In an electronic age, orders arrive by fax, sometimes a week or more in advance, sometimes only a day or two, setting off a mad scramble ("It's tough to get pigs' ear in a day, you know," Ms. Christman says).

Decades ago, chandlers competed fiercely for orders, waiting on the dock as the steamers arrived and then climbing on deck to peddle their services.

The earliest chandlers raced down the Patapsco River in launch boats to nab the steamships' orders.

Not all ships that call on Baltimore restock here; many will buy from chandlers in Savannah, Ga., Norfolk, Va., or other ports.

But, because groceries are typically less expensive in the United States -- beef tenderloins can sell for $100 a pound in Japan -- most will order enough supplies to make the return trip and then back to the United States again.
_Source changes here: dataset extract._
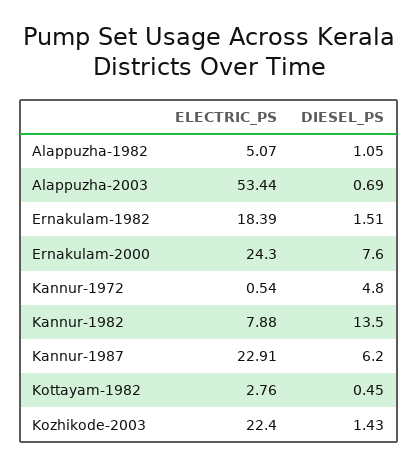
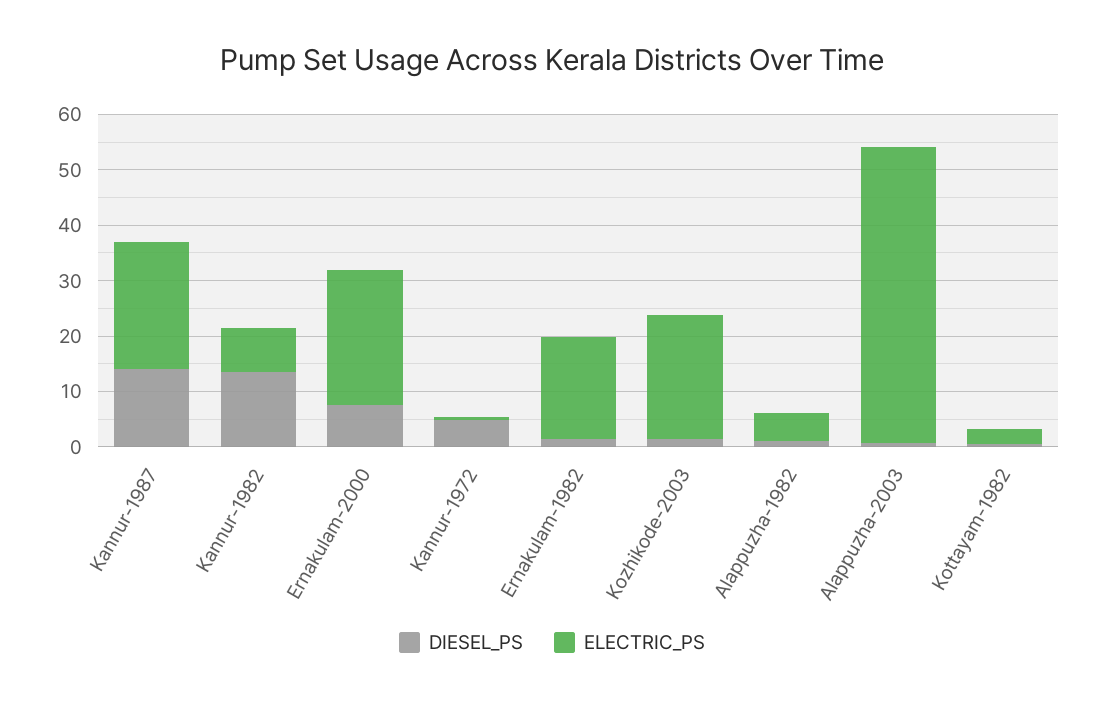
DIESEL_PS, Kannur-1987: 6.2 -> 14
Sometimes, Columbia Marine will stock the same ship five or six times a year. Occasionally, a ship, like the Century Leader 5, will dock here only once or twice a year.

But chances are that Ms. Christman, 67 or not, will be there the next time, remembering how many pounds of pigs' feet are needed, or what kind of scotch the captain prefers.

"I'm not going anywhere," she says. "If I didn't love this business, I wouldn't have stayed this long."